At Scapegoat Hill, the aim of our well-planned writing curriculum is to develop successful and confident writers. We teach the National Curriculum, which provides the necessary skills for our pupils to become effective communicators. Each child is seen as a writer and we provide daily opportunities for children to have meaningful opportunities to write.
We prioritise the basic transcription skills of spelling and handwriting, so that children’s minds are free to be creative and independent writers.
Handwriting is clearly sequenced and children first master how to print letters and then by the end of Year 2, they are taught to master a fluid, joined style of handwriting. Children in the EYFS have daily taught handwriting lessons, which is part of our Bug Club Phonics’ Programme, that are appropriate to their stage of learning.

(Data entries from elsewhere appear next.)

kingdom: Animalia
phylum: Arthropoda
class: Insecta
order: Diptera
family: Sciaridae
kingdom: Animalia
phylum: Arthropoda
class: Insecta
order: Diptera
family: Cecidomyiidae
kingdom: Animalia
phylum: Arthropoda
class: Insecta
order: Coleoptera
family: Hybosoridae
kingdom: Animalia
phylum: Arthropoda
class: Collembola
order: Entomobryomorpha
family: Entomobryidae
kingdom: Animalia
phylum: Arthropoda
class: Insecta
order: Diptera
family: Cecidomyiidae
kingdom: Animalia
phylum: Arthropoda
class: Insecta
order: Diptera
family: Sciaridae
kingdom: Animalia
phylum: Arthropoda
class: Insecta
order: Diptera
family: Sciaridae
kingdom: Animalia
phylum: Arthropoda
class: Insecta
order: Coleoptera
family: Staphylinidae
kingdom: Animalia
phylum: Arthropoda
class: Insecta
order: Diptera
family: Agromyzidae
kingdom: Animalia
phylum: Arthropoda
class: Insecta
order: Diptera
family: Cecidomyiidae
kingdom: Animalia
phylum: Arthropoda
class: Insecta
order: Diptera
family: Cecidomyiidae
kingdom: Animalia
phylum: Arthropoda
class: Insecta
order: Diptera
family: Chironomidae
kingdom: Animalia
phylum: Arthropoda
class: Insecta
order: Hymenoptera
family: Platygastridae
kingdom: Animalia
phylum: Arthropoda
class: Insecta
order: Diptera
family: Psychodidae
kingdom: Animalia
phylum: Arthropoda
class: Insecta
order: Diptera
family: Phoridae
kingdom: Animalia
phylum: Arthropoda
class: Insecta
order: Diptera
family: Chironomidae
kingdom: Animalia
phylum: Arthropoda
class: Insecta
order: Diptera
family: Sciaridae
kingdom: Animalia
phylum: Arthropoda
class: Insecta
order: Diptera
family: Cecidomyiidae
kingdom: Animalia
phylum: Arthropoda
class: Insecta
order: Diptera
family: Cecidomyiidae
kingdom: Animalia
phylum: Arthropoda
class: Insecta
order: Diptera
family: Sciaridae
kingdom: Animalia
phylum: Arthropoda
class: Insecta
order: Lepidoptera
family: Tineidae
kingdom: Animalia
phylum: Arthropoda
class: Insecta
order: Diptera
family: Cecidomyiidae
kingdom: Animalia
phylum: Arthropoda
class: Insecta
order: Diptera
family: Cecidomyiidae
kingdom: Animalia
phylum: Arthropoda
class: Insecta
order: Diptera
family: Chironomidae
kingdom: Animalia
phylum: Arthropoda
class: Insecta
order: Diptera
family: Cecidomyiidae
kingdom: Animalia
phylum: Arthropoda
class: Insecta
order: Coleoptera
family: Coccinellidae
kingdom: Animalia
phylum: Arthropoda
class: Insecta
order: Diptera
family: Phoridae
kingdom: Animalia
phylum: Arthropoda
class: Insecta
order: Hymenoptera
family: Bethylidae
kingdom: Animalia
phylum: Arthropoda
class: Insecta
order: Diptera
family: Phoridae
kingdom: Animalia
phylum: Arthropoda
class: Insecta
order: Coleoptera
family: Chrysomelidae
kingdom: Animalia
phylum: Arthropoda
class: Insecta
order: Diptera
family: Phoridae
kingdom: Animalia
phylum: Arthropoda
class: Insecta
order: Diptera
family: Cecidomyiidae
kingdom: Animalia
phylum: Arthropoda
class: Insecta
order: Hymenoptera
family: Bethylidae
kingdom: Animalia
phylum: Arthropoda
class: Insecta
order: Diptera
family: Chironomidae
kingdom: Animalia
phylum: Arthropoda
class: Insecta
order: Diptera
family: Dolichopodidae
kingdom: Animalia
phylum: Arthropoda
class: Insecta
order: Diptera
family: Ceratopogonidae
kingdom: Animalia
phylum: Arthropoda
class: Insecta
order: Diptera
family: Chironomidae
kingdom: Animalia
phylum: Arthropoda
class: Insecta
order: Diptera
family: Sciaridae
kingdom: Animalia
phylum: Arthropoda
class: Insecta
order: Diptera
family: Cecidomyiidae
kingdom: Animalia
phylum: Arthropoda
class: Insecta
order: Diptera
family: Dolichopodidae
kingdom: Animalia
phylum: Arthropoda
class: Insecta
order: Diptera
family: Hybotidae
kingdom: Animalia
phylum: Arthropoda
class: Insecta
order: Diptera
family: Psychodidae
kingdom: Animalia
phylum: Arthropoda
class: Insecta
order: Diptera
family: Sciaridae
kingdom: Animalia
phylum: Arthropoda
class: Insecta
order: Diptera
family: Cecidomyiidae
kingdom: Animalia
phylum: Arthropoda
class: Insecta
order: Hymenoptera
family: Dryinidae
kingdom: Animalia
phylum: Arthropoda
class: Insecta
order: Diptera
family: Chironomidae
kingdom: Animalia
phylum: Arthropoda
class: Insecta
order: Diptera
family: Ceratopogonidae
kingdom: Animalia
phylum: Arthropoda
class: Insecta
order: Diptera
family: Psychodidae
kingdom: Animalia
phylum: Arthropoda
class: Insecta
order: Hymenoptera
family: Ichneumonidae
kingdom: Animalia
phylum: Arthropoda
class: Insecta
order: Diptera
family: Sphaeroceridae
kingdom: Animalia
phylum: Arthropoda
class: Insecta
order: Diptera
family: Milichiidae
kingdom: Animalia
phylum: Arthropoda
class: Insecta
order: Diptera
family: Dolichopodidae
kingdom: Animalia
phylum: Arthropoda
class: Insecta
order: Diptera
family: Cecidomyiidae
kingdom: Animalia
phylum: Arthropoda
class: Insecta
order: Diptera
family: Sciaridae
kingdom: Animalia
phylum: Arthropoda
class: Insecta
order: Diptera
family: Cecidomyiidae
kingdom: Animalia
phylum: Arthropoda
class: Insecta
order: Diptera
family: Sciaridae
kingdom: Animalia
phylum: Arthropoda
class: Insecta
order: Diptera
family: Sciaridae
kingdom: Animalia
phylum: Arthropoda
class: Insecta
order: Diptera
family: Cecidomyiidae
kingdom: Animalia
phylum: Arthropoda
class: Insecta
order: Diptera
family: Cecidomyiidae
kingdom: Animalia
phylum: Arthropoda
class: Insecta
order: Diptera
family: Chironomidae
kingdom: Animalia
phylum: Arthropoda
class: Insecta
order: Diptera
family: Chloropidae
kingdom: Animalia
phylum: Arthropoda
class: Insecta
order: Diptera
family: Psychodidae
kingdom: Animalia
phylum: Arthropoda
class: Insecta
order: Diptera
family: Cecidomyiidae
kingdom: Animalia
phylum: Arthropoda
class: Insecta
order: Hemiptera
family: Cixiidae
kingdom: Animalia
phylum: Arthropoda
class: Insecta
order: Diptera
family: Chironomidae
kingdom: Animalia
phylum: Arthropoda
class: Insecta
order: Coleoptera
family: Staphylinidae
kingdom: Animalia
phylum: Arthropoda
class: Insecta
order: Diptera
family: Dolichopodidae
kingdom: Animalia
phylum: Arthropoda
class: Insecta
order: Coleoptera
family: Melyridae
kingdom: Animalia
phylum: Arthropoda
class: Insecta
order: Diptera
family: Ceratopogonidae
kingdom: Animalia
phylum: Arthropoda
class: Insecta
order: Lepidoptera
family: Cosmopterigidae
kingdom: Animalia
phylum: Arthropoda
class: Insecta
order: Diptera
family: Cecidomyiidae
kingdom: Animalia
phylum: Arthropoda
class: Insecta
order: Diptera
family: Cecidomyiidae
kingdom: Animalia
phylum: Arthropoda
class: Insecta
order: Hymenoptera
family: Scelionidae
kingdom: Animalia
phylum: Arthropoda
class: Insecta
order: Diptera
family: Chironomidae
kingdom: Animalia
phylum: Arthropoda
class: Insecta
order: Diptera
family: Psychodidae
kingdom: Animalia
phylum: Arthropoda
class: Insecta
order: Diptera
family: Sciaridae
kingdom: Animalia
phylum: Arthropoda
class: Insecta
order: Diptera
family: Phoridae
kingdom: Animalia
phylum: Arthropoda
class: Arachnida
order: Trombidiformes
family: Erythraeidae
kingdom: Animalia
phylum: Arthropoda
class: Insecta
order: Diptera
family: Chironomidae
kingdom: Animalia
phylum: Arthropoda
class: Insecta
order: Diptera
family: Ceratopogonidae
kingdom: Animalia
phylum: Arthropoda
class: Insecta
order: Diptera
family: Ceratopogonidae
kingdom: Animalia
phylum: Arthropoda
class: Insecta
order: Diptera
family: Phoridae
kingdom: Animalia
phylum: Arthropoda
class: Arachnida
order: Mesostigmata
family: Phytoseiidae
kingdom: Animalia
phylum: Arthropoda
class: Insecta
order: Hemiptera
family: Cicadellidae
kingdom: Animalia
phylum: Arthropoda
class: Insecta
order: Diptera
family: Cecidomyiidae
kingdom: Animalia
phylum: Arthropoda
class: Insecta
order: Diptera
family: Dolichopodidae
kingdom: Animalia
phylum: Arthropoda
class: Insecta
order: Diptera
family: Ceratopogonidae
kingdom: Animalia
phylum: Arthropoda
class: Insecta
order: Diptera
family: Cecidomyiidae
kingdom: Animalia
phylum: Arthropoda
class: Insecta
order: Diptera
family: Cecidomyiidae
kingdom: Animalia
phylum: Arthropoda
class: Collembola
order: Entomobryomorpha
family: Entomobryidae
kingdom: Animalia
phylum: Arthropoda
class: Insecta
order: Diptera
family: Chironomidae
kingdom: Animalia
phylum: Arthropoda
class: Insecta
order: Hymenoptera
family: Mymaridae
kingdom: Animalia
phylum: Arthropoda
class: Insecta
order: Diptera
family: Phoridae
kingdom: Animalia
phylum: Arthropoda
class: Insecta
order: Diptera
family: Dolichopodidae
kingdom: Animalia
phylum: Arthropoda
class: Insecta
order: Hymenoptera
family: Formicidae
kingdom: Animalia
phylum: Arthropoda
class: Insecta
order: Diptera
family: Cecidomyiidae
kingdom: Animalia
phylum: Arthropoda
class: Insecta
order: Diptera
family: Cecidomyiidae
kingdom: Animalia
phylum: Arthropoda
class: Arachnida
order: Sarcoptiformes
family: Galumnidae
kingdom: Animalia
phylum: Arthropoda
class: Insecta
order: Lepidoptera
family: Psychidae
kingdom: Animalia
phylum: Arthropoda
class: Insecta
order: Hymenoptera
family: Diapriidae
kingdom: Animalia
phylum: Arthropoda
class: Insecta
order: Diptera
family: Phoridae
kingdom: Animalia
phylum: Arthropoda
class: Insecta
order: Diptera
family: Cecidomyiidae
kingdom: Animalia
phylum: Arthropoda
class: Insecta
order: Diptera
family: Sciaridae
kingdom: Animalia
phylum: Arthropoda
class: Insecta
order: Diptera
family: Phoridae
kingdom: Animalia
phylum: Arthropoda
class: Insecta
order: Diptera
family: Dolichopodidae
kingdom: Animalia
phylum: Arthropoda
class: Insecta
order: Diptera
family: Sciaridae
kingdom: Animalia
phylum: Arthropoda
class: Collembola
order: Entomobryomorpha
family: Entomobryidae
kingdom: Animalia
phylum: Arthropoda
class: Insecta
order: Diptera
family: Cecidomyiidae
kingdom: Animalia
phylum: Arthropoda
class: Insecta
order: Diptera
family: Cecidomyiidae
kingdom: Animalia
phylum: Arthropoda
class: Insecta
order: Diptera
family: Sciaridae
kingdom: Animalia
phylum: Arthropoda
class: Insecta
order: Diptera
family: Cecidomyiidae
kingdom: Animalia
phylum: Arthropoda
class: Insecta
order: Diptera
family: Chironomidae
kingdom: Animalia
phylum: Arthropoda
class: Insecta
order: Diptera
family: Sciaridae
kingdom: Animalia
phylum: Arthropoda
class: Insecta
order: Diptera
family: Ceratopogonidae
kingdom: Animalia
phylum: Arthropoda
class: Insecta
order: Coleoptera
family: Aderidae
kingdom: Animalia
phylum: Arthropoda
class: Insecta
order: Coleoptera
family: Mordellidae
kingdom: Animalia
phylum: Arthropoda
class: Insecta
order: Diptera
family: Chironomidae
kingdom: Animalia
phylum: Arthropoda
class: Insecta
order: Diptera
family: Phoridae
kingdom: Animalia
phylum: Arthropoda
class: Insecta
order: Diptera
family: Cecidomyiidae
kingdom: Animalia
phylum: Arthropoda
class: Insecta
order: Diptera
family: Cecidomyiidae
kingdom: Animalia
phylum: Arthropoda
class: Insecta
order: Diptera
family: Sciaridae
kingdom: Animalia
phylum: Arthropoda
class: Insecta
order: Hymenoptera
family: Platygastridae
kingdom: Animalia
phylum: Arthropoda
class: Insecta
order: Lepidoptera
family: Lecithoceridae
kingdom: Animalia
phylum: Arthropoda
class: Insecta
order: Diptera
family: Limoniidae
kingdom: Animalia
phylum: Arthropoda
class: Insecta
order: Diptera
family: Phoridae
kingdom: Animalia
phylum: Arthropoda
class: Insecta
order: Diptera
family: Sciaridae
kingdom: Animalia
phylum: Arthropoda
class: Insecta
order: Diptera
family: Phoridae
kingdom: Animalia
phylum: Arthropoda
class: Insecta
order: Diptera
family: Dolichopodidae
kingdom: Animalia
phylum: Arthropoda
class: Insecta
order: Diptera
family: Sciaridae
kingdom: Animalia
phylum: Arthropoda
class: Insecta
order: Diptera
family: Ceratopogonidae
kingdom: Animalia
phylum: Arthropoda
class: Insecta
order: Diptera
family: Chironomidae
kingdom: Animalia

The importance of writing is shared with children from their first days in the EYFS. Here they are provided with learning activities that build both the physical and cognitive skills required to become a successful writer. They very quickly move from mark making to forming meaningful marks, letters and then words. During their daily phonics lessons, children are taught to apply what they have learned into their writing.
Children are exposed to many books, topics and experiences; this provides them with models and inspiration for writing.
As children enter Key Stage 1 they master writing complete sentences. Teachers follow a clear progression plan of what to teach, and this is continued into Key Stage 2. The writing curriculum is well sequenced to ensure children experience age appropriate challenge as well as a wide breadth of writing genres, styles and techniques. Over time, our curriculum allows children to: develop an awareness of the reader; write for a specific audience; demonstrate increasingly sophisticated vocabulary, punctuation and grammar.
A range of effective media (model texts, videos, fiction, non-fiction) is used to inspire and stimulate writing. We have a range of scaffolds in the classrooms to support independent writing.
We regularly meet with other teachers across schools in the Colne Valley to moderate assessments, compare writing and learn from each other.